Once-stable integrated pest management programs for apples, walnuts and pears in Western orchards began to show cracks as organophosphates fell out of favor.
The softer, more targeted products replacing them seem to affect orchard systems in less-clear ways, including outbreaks of previously controlled secondary pests, such as spider mites, aphids and pear psylla, says Vince Jones, entomology professor at Washington State University’s Wenatchee Tree Fruit Research and Extension Center.
Jones serves as director of a three-state team studying ways to improve codling moth programs through enhanced biological control.
“Secondary pests are easily managed by natural enemies—as long as we don’t disrupt the natural enemy cycle,” says Nick Mills, professor of entomology at the University of California, Berkeley.
While new pesticides may be less toxic to humans, “that doesn’t mean they’re low risk to natural enemies,” Mills says.

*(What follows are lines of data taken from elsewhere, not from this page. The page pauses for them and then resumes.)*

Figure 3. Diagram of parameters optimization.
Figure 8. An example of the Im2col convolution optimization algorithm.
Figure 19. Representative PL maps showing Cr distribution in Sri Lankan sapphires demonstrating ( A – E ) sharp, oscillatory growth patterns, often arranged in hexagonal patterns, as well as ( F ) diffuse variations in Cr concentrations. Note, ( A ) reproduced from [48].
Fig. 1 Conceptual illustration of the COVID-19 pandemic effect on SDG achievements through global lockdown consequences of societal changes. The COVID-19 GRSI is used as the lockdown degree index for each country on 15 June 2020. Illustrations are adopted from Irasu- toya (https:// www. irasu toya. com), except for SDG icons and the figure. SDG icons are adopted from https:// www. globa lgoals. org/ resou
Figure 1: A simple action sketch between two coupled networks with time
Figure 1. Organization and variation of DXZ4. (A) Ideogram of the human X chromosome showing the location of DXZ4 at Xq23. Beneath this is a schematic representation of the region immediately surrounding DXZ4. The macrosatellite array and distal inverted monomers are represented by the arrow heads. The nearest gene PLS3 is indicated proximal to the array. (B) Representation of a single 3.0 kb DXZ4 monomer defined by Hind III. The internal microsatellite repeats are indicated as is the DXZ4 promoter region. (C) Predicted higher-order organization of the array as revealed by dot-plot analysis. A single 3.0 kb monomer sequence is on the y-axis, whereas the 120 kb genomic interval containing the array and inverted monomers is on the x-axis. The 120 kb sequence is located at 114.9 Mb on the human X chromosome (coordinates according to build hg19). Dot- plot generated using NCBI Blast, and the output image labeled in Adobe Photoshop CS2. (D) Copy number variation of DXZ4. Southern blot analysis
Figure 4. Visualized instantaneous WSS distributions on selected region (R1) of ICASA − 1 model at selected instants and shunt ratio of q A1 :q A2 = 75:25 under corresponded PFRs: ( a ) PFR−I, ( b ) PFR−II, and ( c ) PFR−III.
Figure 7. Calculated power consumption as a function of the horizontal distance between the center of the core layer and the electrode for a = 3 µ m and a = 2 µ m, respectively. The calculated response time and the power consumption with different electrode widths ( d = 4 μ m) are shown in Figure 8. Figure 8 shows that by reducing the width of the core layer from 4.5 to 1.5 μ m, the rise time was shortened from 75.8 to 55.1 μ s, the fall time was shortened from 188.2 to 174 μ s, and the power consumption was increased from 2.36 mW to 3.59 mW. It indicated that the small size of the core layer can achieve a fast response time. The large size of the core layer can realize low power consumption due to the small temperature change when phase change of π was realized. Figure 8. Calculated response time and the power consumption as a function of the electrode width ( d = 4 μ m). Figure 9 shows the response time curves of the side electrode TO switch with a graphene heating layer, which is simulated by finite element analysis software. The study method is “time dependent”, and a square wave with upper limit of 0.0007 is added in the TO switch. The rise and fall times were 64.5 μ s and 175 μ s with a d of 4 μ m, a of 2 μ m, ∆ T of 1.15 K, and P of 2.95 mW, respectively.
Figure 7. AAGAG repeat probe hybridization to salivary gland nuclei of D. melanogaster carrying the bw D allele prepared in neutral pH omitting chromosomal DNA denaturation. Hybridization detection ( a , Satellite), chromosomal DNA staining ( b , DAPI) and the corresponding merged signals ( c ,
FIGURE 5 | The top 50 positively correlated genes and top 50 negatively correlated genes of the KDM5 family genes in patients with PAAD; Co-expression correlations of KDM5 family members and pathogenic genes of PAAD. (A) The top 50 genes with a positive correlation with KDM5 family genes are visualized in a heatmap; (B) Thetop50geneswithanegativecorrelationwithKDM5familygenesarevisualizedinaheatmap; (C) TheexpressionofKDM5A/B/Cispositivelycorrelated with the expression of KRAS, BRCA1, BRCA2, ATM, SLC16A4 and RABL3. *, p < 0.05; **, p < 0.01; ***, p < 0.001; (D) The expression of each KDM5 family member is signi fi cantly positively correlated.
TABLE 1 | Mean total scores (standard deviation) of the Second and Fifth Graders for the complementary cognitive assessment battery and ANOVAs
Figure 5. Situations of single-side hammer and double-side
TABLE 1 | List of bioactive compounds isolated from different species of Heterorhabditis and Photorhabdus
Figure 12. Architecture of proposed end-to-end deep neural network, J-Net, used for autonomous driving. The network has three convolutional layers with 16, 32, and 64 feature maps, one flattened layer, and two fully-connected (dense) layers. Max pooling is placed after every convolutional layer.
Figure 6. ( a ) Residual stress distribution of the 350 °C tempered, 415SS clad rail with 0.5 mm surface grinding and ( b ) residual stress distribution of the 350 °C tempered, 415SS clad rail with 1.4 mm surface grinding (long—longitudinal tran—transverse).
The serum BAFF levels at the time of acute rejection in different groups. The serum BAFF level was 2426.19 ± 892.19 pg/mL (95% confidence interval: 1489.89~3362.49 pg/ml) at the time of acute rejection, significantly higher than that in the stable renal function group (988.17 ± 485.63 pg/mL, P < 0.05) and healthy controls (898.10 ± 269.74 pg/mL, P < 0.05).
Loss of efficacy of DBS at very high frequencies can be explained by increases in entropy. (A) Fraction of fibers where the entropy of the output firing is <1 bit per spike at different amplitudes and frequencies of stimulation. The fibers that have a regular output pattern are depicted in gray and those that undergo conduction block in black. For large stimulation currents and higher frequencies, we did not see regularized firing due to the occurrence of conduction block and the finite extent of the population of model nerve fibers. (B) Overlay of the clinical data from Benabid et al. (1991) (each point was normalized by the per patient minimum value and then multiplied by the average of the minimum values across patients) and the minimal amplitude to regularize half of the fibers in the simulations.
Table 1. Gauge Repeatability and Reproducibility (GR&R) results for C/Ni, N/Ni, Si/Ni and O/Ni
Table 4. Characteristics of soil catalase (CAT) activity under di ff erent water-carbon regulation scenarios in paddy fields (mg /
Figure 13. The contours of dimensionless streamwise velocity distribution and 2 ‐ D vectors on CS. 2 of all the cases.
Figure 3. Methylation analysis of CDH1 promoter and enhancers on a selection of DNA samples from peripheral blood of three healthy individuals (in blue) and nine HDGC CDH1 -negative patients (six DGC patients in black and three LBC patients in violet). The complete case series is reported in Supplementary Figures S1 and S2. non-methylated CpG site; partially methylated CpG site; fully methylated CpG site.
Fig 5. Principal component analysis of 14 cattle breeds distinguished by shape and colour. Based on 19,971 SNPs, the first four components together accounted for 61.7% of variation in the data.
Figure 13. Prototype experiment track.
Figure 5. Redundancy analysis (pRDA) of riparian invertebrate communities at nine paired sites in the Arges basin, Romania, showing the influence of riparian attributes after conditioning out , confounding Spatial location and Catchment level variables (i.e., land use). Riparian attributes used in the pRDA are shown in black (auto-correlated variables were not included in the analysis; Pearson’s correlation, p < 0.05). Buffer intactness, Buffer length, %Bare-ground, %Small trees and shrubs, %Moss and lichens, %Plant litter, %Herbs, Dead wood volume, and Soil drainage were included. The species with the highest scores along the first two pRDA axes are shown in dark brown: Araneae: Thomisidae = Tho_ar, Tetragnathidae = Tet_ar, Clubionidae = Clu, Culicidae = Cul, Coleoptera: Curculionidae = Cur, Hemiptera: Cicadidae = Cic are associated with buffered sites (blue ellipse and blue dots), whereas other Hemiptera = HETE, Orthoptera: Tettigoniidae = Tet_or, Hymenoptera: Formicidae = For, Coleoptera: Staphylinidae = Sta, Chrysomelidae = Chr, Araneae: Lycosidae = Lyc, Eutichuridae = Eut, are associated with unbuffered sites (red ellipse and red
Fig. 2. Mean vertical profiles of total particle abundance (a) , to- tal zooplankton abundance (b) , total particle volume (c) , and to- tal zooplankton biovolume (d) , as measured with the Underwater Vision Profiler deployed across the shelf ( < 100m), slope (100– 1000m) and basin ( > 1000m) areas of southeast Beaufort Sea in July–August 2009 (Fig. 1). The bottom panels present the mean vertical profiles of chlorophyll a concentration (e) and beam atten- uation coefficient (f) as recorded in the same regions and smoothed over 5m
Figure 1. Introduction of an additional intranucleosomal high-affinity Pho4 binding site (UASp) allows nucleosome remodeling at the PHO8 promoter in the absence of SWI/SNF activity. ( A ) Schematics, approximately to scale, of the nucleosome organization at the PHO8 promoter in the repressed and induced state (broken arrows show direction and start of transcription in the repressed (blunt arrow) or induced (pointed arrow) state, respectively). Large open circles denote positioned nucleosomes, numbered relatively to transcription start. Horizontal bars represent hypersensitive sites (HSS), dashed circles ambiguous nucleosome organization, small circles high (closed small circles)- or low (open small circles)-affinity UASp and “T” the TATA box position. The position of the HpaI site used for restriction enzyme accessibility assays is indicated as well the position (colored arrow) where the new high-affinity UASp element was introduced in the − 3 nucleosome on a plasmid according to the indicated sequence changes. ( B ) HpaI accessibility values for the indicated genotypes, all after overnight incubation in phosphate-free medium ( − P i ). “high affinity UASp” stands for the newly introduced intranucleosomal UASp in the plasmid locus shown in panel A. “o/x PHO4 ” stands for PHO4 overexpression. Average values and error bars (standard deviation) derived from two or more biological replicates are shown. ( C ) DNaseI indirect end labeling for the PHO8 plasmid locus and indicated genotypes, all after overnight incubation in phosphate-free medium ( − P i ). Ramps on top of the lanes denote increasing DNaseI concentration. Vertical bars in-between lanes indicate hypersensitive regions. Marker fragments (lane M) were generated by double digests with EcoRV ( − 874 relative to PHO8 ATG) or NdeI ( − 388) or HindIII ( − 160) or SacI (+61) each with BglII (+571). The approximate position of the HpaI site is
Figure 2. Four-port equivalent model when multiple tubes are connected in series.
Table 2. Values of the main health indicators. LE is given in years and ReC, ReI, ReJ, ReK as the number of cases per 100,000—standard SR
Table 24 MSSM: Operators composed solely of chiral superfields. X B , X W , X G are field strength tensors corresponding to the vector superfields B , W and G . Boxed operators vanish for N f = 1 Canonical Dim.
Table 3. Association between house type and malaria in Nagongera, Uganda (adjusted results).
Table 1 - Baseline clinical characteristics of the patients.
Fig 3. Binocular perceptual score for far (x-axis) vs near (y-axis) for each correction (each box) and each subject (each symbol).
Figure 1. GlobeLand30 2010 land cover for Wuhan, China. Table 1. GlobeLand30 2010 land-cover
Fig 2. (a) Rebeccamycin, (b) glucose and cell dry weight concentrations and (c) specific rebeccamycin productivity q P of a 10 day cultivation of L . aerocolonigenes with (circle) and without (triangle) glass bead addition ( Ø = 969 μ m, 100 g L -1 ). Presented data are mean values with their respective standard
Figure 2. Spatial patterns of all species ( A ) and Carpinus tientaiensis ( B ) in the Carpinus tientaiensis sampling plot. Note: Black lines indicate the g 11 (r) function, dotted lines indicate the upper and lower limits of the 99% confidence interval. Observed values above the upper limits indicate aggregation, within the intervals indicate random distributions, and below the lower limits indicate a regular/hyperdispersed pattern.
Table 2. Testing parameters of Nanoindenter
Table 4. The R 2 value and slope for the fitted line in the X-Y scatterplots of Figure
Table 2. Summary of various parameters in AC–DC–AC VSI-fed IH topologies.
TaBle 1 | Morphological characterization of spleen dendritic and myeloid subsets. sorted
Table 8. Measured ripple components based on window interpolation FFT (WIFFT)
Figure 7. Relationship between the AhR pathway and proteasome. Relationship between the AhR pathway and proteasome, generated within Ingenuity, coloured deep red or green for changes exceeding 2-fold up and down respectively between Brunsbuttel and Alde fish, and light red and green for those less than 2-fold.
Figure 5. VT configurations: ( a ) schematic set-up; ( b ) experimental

Subtle, longer-term effects
Standard pesticide studies look at outright mortality in non-target organisms, but may not catch more subtle, longer-term effects, Jones says.
Parasitic insects, spiders, ladybird beetles and other natural enemies may be suffering from long-term population reduction through pesticide-induced sterility, lower egg production or changes in sex ratios, Jones says. Pesticides also may draw out the kill time for some beneficials beyond studies’ 24- and 48-hour exposure windows.
“It’s not as bad as killing them outright,” says Peter Shearer, entomology professor and superintendent of Oregon State University’s Mid-Columbia research center in Hood River. “But if they’re not there in numbers to provide control, then they can’t get the IPM job done.”